§ **RECORDS TO USE**

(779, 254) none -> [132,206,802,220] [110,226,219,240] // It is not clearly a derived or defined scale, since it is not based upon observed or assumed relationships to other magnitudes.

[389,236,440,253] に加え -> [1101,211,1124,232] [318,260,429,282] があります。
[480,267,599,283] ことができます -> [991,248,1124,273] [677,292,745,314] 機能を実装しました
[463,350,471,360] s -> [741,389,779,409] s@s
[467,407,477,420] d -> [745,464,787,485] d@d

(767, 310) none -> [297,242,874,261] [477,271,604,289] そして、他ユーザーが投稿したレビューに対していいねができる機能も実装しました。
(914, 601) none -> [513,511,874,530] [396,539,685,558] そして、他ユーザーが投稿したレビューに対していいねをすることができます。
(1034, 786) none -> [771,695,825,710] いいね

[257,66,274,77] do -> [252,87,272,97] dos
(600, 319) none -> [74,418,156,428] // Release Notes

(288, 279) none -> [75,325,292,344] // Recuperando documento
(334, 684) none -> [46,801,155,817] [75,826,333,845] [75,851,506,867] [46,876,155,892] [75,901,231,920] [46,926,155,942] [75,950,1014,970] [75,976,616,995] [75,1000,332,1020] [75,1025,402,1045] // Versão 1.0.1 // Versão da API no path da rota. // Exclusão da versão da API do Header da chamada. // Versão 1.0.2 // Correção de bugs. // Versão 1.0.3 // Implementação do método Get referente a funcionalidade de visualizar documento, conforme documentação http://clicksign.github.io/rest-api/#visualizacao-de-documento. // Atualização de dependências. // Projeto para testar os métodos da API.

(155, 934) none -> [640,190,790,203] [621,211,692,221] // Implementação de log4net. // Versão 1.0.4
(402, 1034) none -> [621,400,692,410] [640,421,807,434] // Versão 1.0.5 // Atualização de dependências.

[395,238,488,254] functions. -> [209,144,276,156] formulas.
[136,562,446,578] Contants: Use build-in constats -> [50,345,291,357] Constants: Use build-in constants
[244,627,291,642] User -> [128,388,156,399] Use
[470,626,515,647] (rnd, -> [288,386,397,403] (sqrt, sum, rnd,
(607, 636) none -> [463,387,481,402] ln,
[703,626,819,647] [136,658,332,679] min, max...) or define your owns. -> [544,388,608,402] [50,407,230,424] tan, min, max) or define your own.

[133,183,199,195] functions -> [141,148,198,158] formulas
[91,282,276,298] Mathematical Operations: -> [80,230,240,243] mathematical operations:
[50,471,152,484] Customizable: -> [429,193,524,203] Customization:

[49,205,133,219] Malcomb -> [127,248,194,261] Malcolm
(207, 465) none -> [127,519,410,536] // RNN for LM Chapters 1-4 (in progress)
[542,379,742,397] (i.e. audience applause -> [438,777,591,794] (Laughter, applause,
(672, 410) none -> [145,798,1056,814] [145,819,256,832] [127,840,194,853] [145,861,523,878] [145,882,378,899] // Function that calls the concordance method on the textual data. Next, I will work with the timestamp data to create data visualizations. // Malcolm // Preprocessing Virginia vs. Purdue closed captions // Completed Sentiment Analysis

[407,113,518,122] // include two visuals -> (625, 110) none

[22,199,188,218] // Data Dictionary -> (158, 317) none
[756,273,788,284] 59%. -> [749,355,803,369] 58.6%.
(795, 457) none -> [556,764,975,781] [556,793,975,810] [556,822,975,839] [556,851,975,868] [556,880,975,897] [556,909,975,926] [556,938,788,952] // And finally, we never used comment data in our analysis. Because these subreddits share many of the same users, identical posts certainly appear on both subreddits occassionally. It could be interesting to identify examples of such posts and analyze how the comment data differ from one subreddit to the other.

§ **THE TASK**
When you reach the line in the material above that holds "(155, 934) none", begin reproducing lines exactly, and stop after the line that holds "[395,238,488,254] functions. ->".

§ **RESULT OF THE EXERCISE**
(155, 934) none -> [640,190,790,203] [621,211,692,221] // Implementação de log4net. // Versão 1.0.4
(402, 1034) none -> [621,400,692,410] [640,421,807,434] // Versão 1.0.5 // Atualização de dependências.

[395,238,488,254] functions. -> [209,144,276,156] formulas.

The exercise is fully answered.